Teks Bacaan:
★ ★ ★ ★ ★ ★ ★

"Kehangatan Lorong Sarkem"
Januari, 2012
"Kehangatan Lorong Sarkem"
Itu adalah nama dari salah satu kegiatan pada serangkaian acara BIENNALE JOGJA XI - EQUATOR #1 SHADOW LINES: INDONESIA MEETS INDIA. Saya menganggap kegiatan inilah yang paling WAOW! dan beda, dibandingkan dengan kegiatan-kegiatan lain yang tidak jauh dari apresiasi budaya, sepertri Pameran, Sendratari, Diskusi Seniman, sampai bagi-bagi komik gratis di terminal.
Merasa sangat tertarik tapi sempat kecewa juga karena lewat status seorang teman di jejaring sosial, saya baru tahu kalau ternyata - meskipun di kalender program dituliskan gratis dan untuk umum - tetap harus mendaftar terlebih dahulu.
Tapi akhirnya, pada malam hari H, secara tidak disangka dan disengaja, saya dan pacar saya jadi terjebak dalam antrian pembagian kelompok menuju losmen dengan masing-masing didampingi oleh seorang PSK.
Kegiatan memang diagendakan hanya berlangsung selama kurang lebih 30 menit plus jalan kaki pulang pergi. Yaitu semua peserta dibagi kedalam beberapa kelompok, setiap kelompok terdiri dari 5-6 orang peserta. Kemudian tiap kelompok akan diantar oleh seorang PSK masuk ke dalam sebuah gang menuju penginapan/losmen dimana seorang PSK lainnya akan menunggu di dalam kamar tempat ia biasa "bekerja". Gang tersebutlah yang dinamakn SARKEM.

★ ★ ★ ★ ★ ★ ★

Bahan yang Diberikan:
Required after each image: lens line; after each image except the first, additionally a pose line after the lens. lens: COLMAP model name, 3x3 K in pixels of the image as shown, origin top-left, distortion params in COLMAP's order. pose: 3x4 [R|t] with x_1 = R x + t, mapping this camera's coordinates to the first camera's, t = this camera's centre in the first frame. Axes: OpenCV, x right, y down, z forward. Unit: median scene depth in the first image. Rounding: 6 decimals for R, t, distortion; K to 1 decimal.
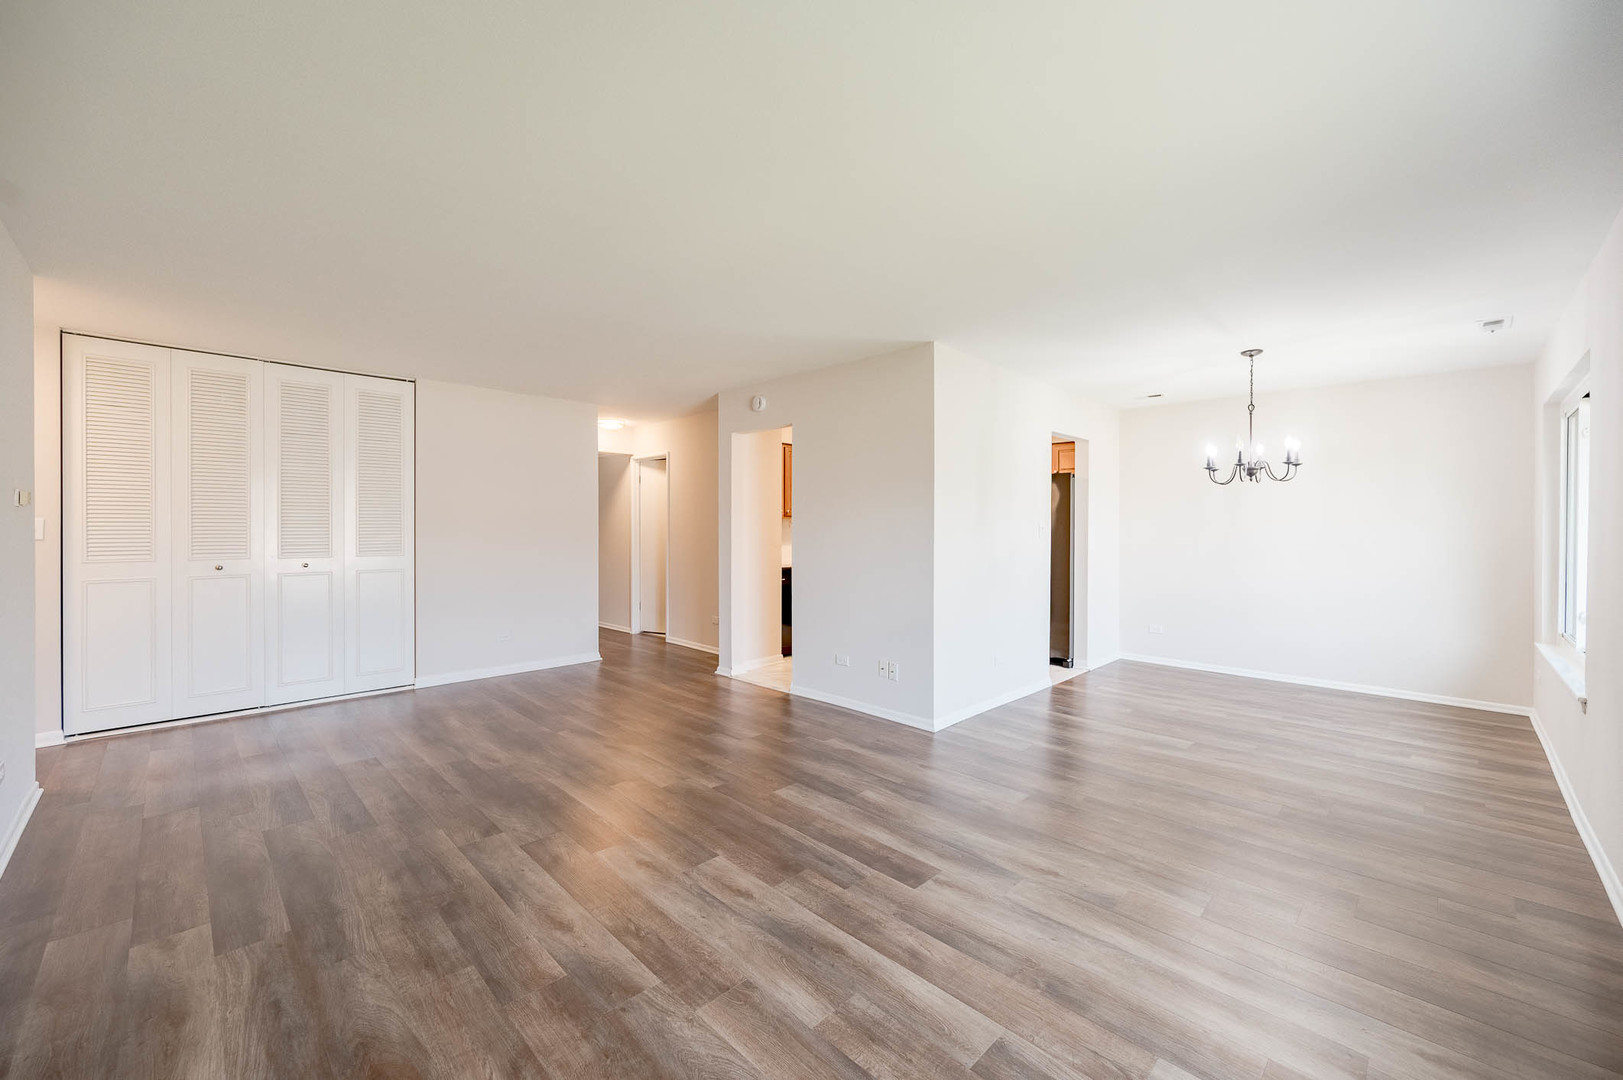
lens RADIAL K [[643.4, 0, 813.6], [0, 643.4, 516.7], [0, 0, 1]] dist [0.001171, -0.000060]
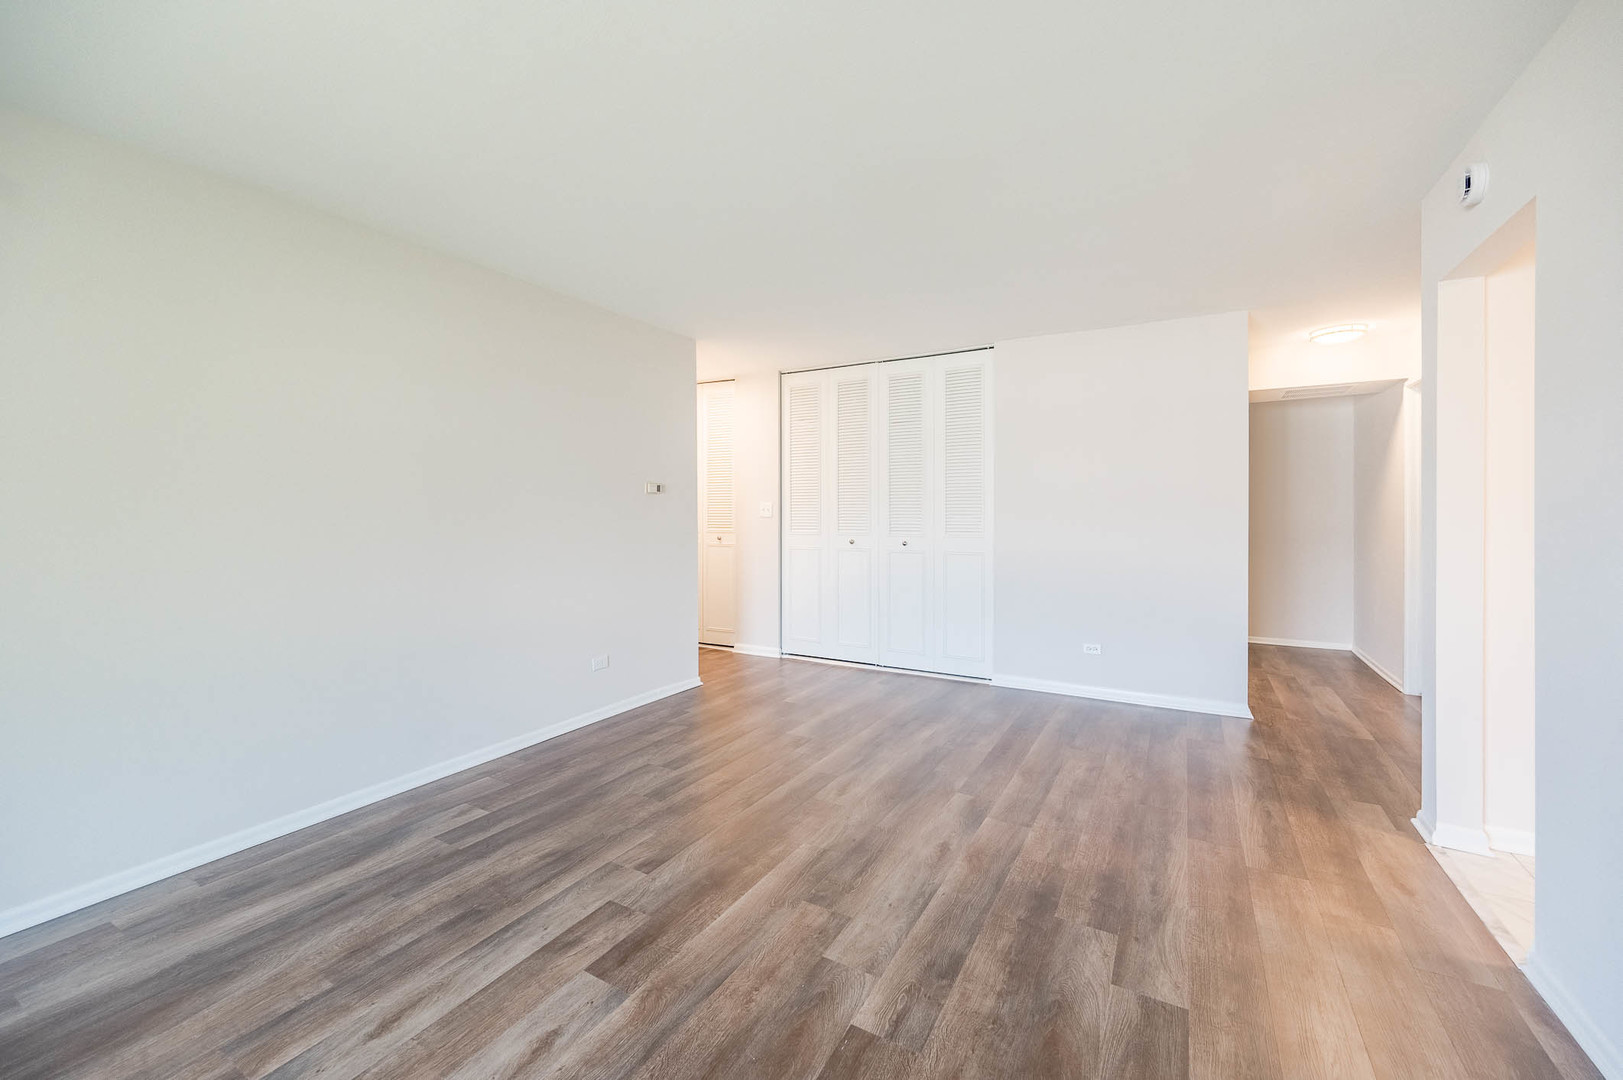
lens RADIAL K [[643.4, 0, 813.6], [0, 643.4, 516.7], [0, 0, 1]] dist [0.001171, -0.000060]
pose [[0.268685, 0.003604, -0.963221, 0.291455], [0.017327, 0.999813, 0.008574, 0.026378], [0.963072, -0.018993, 0.268573, 0.801795]]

★ ★ ★ ★ ★ ★ ★

Yang Perlu Dikerjakan:
(1) Ketik ulang bagian teks bacaan dari "Januari, 2012" sampai "mendaftar terlebih dahulu.", tanpa mengubah satu huruf pun.
(2) Dalam satu sampai tiga kalimat, jelaskan mengapa penulis teks bacaan sempat kecewa soal kegiatan "Kehangatan Lorong Sarkem".
Bahan di atas diambil dari sumber lain, bukan dari teks bacaan.

Kunci Jawaban:
(1)
Januari, 2012
"Kehangatan Lorong Sarkem"
Itu adalah nama dari salah satu kegiatan pada serangkaian acara BIENNALE JOGJA XI - EQUATOR #1 SHADOW LINES: INDONESIA MEETS INDIA. Saya menganggap kegiatan inilah yang paling WAOW! dan beda, dibandingkan dengan kegiatan-kegiatan lain yang tidak jauh dari apresiasi budaya, sepertri Pameran, Sendratari, Diskusi Seniman, sampai bagi-bagi komik gratis di terminal.
Merasa sangat tertarik tapi sempat kecewa juga karena lewat status seorang teman di jejaring sosial, saya baru tahu kalau ternyata - meskipun di kalender program dituliskan gratis dan untuk umum - tetap harus mendaftar terlebih dahulu.

(2) Penulis sempat kecewa karena, dari status seorang teman di jejaring sosial, ia baru tahu bahwa peserta tetap harus mendaftar lebih dulu. Padahal di kalender program, kegiatan itu ditulis gratis dan untuk umum.